I was asked to provide a presentation to the Immigration Committee of the Prince William County Human Rights Commission this evening on behalf of Help Save Manassas, and took the opportunity to point out procedural problems with these hearings, the utter lack of statutory authority the commission has to conduct these hearings, and the fanciful and outlandish testimony the commission is eliciting. It was an interesting evening.
Immediately after the Prince William County Board of Supervisors adopted Supervisor Stirrup’s resolution on July 10th, Mexicanos Sin Fronteras and their subsidiary the Woodbridge Worker’s Committee requested that the Human Rights Commission immediately commence hearings regarding the resolution, and the American Civil Liberties Union immediately followed with a request that the Commission “oppose” this resolution. Six days later these hearings started with the Mexican American Legal Defense and Education Fund leading off with wacky testimony speculating all sorts of doom-and-gloom scenarios that would result from this resolution.
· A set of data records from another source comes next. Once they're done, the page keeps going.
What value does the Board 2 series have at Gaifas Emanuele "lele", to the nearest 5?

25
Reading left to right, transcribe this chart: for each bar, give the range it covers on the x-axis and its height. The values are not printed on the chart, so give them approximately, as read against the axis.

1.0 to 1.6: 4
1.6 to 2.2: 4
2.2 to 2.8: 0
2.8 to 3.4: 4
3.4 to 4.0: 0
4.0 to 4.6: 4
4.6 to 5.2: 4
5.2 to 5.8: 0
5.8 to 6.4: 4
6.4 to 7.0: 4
No public notice was given for these hearings, and only leftist organizations were initially invited to participate.
Rather than actually participate in what was clearly a rigged debate, Greg’s group took a different, and, I think, better, route and challenged the authority of the commission to even examine this issue:
The Human Rights Commission does not have the statutory authority to provide judicial review over legislative actions by the Board of County Supervisors. The law authorizing this commission charges it with evaluating claims of unlawful discrimination in Prince William County, of which there are precisely zero allegations. Illegal aliens are not a protected class under federal, state or local laws, which makes inquiries into the conduct of county agencies in this regard beyond the legal authority of the commission. To the extent that unlawful discrimination might be discussed, such instances are wild speculation about an implementation plan that hasn’t even been established yet.
Exactly.
There may well be legal arguments against the immigration plan that Prince William County is about to implement, but those arguments belong before a judge, not before an unappointed, unelected panel of obviously biased political activists.
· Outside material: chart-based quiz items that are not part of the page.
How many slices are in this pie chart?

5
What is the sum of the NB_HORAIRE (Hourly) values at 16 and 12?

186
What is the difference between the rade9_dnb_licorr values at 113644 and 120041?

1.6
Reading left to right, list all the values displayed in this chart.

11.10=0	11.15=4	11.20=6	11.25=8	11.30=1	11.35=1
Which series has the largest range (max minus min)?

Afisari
Further details about the over-reaches by the PWC Human Rights Commission can be found here
Update: Greg has more information
Help Save Manassas has learned that the hearings currently underway by the Prince William County Human Rights Commission regarding the resolution adopted by the Board of County Supervisors on July 10th were commenced not as the response to a complaint alleging unlawful discrimination, as the statute governing this commission would require, but because Mexicanos Sin Fronteras asked for it. Chairman of the Commission Curtis Porter, who denied that these hearings were even hearings, also denied that the commission was responding to any third party request. Seeing that Curtis Porter provided multiple incompatible rationales during last evening’s meeting of the Immigration Committee, how likely is it that we’re not getting the real story about why this unlawful hearing is being conducted?
In other words, the hearings themselves have no legal basis. Obviously, there’s alot more to this story than we’re being told right now.